Stories like this plague the trust Black and minority communities have in medicine. In what has been termed “medical racism,” the government and medical community has a big dark secret — one passed in the stories told at beauty shops, churches, picnics and family dinners. In too many cases, instead of owning up to the wrongs, people in power bury the history, deny its impact or emphasize that the events happened in the past, denying the validity of the real and justified emotions and fears of people of color.

And many of us know or are the victims of acts of medical racism to this day. Black women are more likely to die in childbirth regardless of economic or educational background than any other group of women. At the end of 2020, a doctor who was infected with COVID died after begging her doctors to listen to her; they denied she was in pain, she was discharged and 12 hours later admitted to another hospital where she later died. The hospital’s excuse: “She was intimidating to the staff.”

When the COVID vaccine became a reality, many Black Americans balked at the idea of getting the vaccine. The mistrust is palpable. Very few Blacks signed up for the clinical trials, and many others are vocal on social media about not trusting this vaccine or many others. Among U.S. participants in the clinical trial for the Pfizer vaccine, 9.8% were Black (vs. 13% of the U.S. population), 13% were Hispanic (vs. 19% of the U.S. population), and 4.4% were Asian (vs. 5.9% of the U.S. population).

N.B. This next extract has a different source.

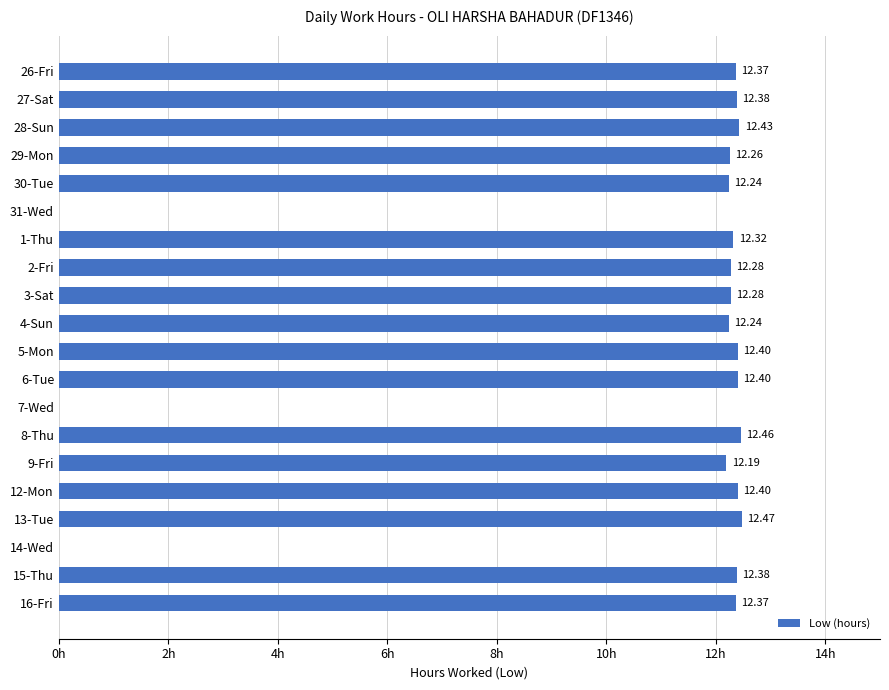

Between 30-Tue and 31-Wed, which is larger?

30-Tue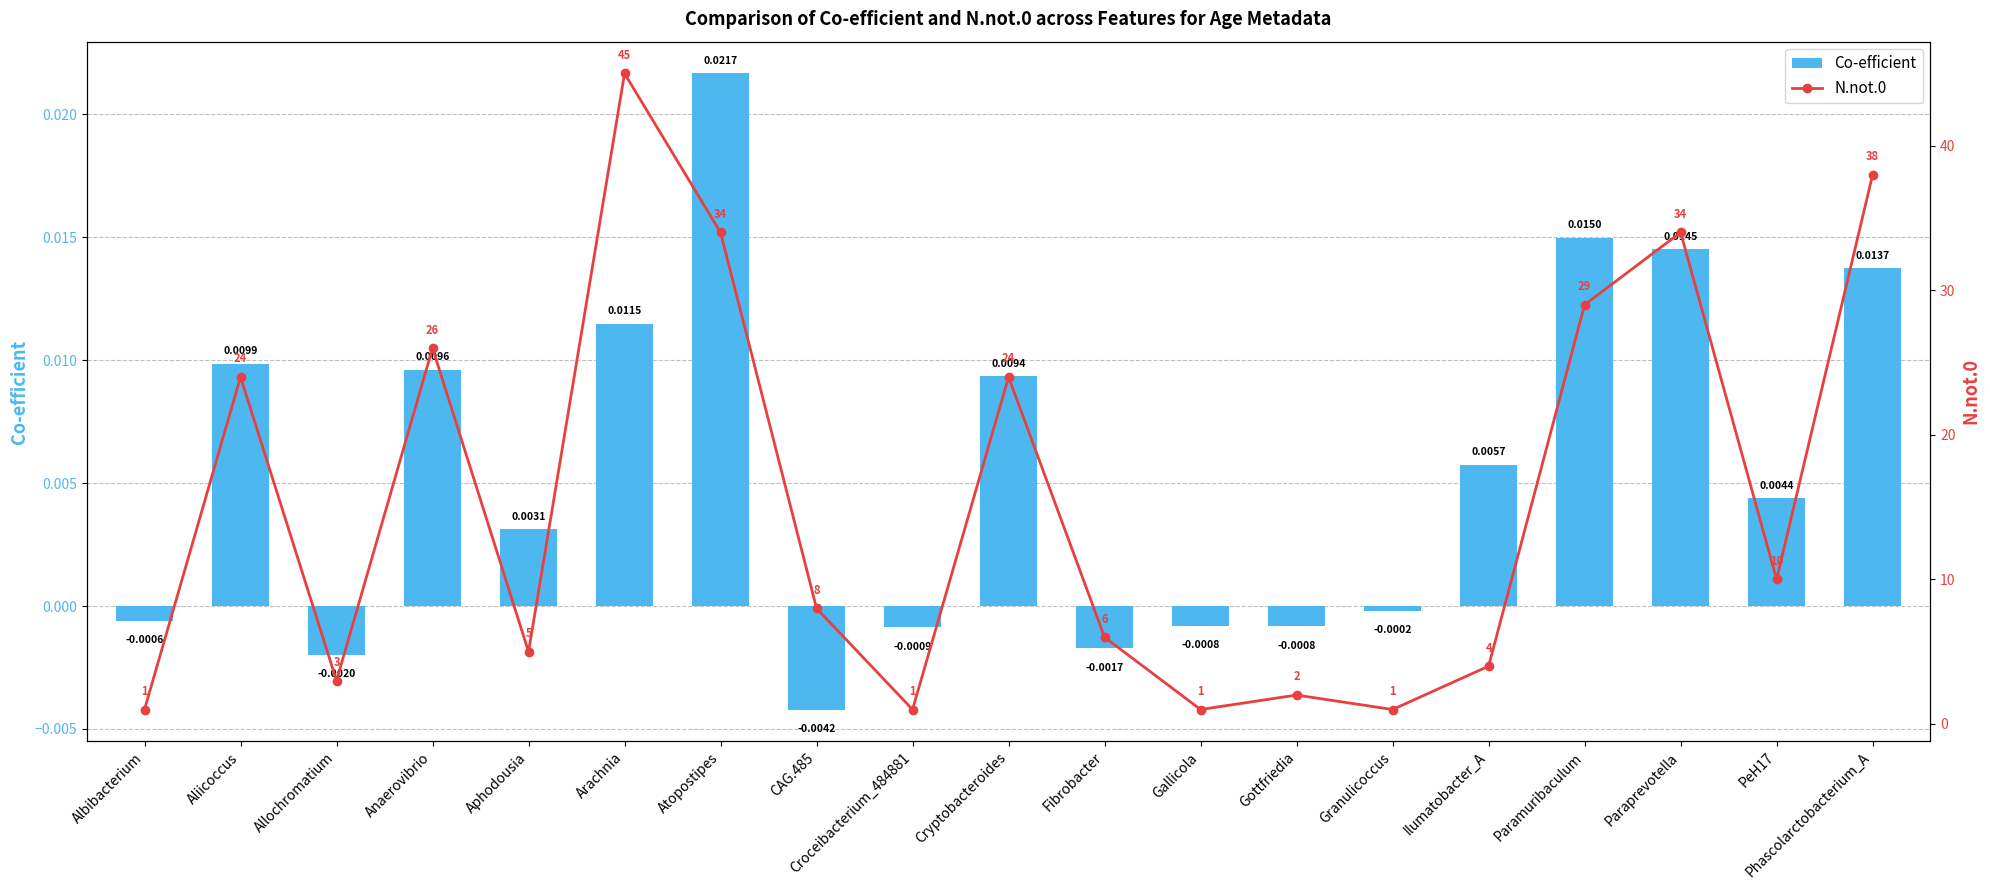

What is the greatest value displayed?

45.0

In the Moderna vaccine trials, 9.7% were Black, 20% were Hispanic, and 4.7% were Asian.

To Black Americans, there is not enough evidence of the vaccine’s benefits. It feels rushed, and it reeks of the government experimenting on people of color. Is the vaccine safe? Can we put out a vaccine without enough data? Will this make things worse? Are the manufacturers confident the vaccine will create the herd immunity we need to return to normal? Then I started seeing the one thing that gave me the biggest pause. The push to get Black people to promote and care about this vaccine. Medical racism was finally being acknowledged, but only because they needed us to comply.

Justified Distrust

“They aren’t telling us the truth.” Black Americans are very much aware of the history of the government lying to people of color. Even as the government acknowledges medical racism, it seems disingenuous because they want Black people to get this shot, as if they are saying “We know we’ve messed up in the past, but trust us this time.”

Many of us are saying, “No, not this time.”

We acknowledge that a vaccine would be a great thing to help us to get back to normal; we acknowledge that this virus is not going away any time soon. But trust has to be earned. Black people are not monolithic; we do not group think. There are many who proudly jumped in line to take the vaccine. I personally know doctors, nurses, physician’s assistants and techs that have gotten the shot. Even my mom received her first dose. She asked me what I thought, and I told her I did not know. I do not know if this will give us the normalcy we want. She has a new grandbaby, and her fear is not getting to see him grow up. She said she was going to chance it for her family.

While she and my colleagues understand the concerns, they want their lives to go back to normal, so they took the chance. They have seen how this virus has devastated this world and want it to end. Many of them are people of color who know the same history and stories, but they choose to believe that this will be safe. And that is okay. For those of us taking a wait-and-see approach, there is justification in that as well. The healing will not come in one vaccine. It will take this country educating doctors, nurses and systems that medical racism is a real thing, and I am not sure that is a virus we can kill.